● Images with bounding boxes
----------------------------------------
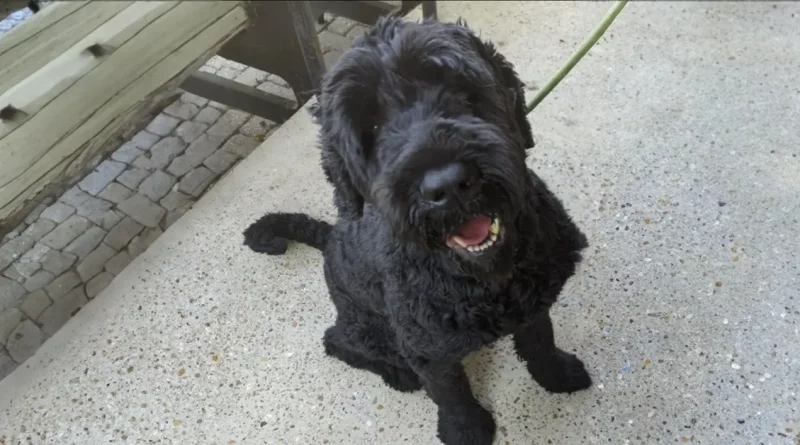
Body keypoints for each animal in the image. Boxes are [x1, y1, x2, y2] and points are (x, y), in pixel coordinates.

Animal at [247, 15, 592, 442]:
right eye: (371, 125)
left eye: (459, 89)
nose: (447, 184)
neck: (483, 280)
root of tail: (329, 238)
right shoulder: (427, 350)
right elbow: (451, 393)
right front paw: (466, 430)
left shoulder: (534, 301)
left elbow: (540, 341)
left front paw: (555, 373)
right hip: (369, 329)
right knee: (338, 341)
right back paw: (397, 373)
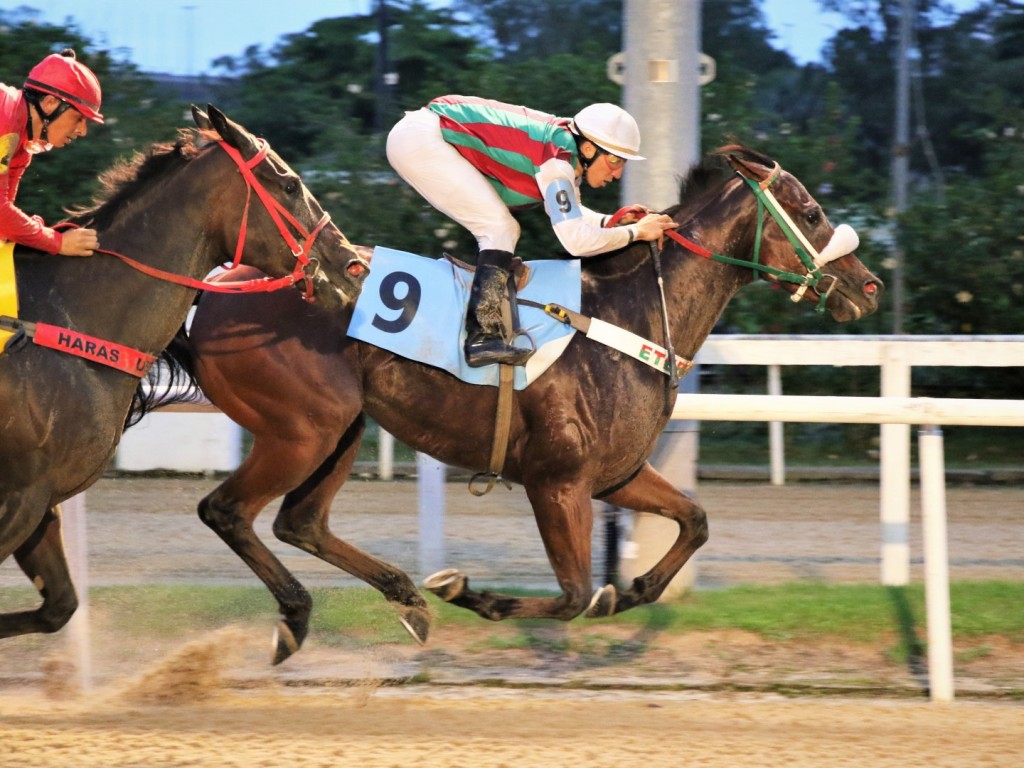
----------------------------------------
● Brief
Apply a filter for "left" to the entries and show each line that passes.

● Your solution
left eye: (459, 89)
left shoulder: (534, 301)
left elbow: (540, 341)
left front paw: (555, 373)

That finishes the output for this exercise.